ACTIVITY: From the listing below, extract each line containing the string "visible".

ENTRIES SUPPLIED: Begin

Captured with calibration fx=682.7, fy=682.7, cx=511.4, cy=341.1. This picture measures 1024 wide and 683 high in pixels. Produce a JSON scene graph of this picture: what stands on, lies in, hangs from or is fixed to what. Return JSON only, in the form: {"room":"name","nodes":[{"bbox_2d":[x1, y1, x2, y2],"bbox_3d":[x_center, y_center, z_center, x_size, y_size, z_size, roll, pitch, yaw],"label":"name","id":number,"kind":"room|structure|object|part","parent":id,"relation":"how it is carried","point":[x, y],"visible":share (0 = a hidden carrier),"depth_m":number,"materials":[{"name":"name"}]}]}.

ENTRIES SUPPLIED: End
ENTRIES SUPPLIED: Begin

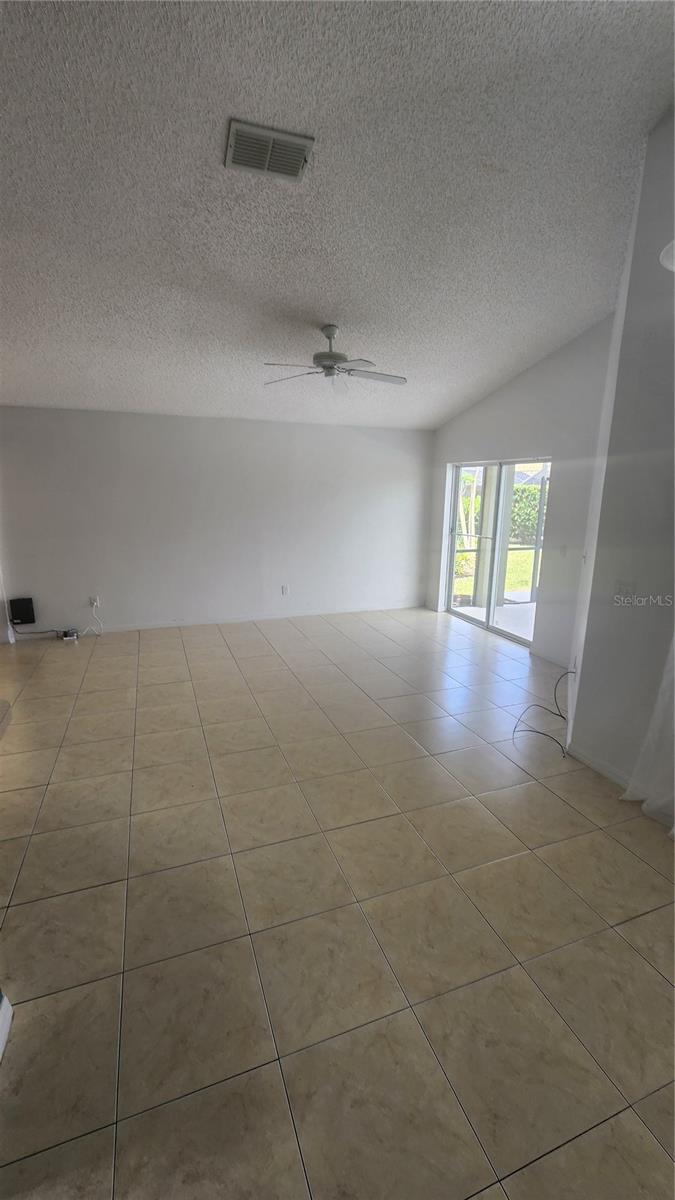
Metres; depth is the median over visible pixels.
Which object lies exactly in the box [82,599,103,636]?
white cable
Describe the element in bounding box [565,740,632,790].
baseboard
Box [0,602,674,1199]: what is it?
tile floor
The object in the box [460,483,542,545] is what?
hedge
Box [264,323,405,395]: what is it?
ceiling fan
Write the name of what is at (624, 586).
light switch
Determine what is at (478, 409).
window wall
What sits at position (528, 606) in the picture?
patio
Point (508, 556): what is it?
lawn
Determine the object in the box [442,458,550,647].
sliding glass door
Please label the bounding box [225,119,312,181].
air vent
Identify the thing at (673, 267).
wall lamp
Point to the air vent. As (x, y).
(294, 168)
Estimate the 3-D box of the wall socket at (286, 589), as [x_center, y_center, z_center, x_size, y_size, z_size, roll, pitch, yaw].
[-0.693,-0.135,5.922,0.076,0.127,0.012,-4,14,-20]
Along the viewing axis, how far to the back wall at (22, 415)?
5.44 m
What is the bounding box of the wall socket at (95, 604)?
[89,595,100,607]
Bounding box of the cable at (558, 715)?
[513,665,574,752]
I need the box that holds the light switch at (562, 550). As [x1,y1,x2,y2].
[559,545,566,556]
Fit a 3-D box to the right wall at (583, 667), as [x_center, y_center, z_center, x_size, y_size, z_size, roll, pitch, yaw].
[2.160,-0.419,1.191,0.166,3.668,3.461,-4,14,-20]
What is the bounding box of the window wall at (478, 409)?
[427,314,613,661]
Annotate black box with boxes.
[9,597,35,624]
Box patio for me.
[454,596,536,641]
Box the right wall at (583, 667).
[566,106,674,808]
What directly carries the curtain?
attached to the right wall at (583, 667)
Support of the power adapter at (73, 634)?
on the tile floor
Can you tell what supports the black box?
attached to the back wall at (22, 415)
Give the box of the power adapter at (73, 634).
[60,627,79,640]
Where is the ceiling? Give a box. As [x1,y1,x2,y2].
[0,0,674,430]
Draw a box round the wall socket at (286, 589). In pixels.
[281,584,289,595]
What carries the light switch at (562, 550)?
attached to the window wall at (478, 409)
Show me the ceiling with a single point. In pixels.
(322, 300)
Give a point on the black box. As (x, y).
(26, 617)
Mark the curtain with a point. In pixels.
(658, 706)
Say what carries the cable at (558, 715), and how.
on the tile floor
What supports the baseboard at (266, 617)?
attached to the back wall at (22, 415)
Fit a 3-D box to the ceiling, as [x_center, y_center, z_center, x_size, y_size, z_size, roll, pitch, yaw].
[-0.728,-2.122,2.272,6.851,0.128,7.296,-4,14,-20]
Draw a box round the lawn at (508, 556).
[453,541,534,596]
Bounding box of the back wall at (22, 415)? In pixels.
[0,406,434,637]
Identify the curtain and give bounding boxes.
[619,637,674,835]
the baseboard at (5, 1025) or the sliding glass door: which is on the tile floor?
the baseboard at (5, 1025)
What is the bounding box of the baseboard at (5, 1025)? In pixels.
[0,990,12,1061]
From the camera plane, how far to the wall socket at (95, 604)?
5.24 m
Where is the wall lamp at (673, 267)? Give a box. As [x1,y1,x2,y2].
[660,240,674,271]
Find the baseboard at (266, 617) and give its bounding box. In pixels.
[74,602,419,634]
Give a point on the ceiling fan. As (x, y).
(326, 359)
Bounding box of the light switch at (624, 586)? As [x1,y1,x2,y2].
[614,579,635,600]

ENTRIES SUPPLIED: End

RESULT OF THE TASK:
Captured with calibration fx=682.7, fy=682.7, cx=511.4, cy=341.1. This picture measures 1024 wide and 683 high in pixels. Produce a JSON scene graph of this picture: what stands on, lies in, hangs from or is fixed to what. Return JSON only, in the form: {"room":"name","nodes":[{"bbox_2d":[x1, y1, x2, y2],"bbox_3d":[x_center, y_center, z_center, x_size, y_size, z_size, roll, pitch, yaw],"label":"name","id":number,"kind":"room|structure|object|part","parent":id,"relation":"how it is carried","point":[x, y],"visible":share (0 = a hidden carrier),"depth_m":number,"materials":[{"name":"name"}]}]}.
Metres; depth is the median over visible pixels.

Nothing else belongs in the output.